I just phoned them because the replacement viv i was supposed to recieve hasnt come!!!! i got a "oh did the courier not phone you? we're personally sending it on tuesday to avoid it being broken again" bullshite!!!!!!!!!! im not waiting til tuesday...... i told them i wanted a refund for the viv, and the extra £16 they charged me for an item that never came.

never using these guys again!!!!!!!!!!!!!!! :bash:


----------



## Natz18 (Oct 3, 2009)

See, I've bought a lot of equipment from them and I never had any problems *shrug*

However, I shant be taking the risk in future I don't think in light of this thread :gasp:


----------



## Alex M (May 28, 2008)

serpentsupplies said:


> you should use us. we have free delivery no matter what you order and if it's on the website it's in stock. and we are probably cheaper too.


Seconded, you only hear good things about SerpentSupplies, cheap and a speedy reliable service, therefore highly recommended.

Cheers
Al


----------



## CharlieBrown (Nov 17, 2009)

I think Ill use these exeriences s a heads up, I shant be ordering from them in the near future!


----------



## MissyBats (Nov 11, 2009)

I was going to order lol glad I didn´t and read this, I was going to order mice, at least my pet shop ask me if the size they give me is ok!
I thought they were meant to be good!
x


----------

(DATASET EXTRACT):
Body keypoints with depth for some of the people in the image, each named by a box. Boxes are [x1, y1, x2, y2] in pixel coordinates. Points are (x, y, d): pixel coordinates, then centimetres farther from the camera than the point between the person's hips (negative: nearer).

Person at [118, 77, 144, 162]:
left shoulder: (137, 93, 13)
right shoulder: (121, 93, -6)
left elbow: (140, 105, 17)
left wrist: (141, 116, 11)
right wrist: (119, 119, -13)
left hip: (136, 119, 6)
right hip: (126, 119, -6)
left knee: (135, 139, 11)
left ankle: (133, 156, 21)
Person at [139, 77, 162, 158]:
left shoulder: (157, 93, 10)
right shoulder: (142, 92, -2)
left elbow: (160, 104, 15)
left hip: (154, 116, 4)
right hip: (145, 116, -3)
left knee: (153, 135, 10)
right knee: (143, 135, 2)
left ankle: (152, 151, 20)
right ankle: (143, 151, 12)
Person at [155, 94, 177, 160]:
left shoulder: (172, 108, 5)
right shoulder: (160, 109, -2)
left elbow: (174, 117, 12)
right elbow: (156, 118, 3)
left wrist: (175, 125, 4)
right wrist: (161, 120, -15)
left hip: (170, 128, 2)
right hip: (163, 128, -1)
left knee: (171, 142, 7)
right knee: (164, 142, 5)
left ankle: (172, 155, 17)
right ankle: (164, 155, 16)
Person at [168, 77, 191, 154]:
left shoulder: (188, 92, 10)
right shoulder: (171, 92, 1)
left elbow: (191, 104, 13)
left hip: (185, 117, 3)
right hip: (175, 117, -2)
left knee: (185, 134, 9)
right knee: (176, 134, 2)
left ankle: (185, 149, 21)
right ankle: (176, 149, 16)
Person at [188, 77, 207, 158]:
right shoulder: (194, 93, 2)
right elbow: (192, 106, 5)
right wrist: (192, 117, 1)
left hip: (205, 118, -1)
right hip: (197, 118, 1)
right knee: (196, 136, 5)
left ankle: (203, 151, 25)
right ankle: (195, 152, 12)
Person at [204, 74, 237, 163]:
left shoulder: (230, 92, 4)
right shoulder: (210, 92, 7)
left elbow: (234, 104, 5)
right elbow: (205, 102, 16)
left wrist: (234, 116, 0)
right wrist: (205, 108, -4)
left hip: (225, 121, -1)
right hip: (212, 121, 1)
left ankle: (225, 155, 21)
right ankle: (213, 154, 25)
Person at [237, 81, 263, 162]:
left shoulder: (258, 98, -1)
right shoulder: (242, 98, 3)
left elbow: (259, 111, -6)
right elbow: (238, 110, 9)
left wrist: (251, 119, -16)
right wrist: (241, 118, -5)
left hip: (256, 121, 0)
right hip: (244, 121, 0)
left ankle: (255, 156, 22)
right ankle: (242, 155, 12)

(TO DO):
1. From the forum thread, reproduce the passage starting at "## MissyBats (Nov" and ending at "give me is ok!".
2. For each of the following statements, state yes or no according to whether it agrees with the forum thread, and quote the words of the thread that decide it.
(a) Natz18 reports having had problems with equipment bought from the company.
(b) Alex M describes SerpentSupplies as highly recommended.
(c) MissyBats had been planning to order mice.
3. Translate this sentence from the forum thread into Spanish: "Seconded, you only hear good things about SerpentSupplies, cheap and a speedy reliable service, therefore highly recommended."

(ANSWERS TO THIS EXERCISE):
1.
## MissyBats (Nov 11, 2009)

I was going to order lol glad I didn´t and read this, I was going to order mice, at least my pet shop ask me if the size they give me is ok!

2.
(a) No: "I've bought a lot of equipment from them and I never had any problems"
(b) Yes: "Seconded, you only hear good things about SerpentSupplies, cheap and a speedy reliable service, therefore highly recommended."
(c) Yes: "I was going to order mice"

3. Secundado; de SerpentSupplies solo se oyen cosas buenas: es barato y ofrece un servicio rápido y fiable, por lo tanto muy recomendable.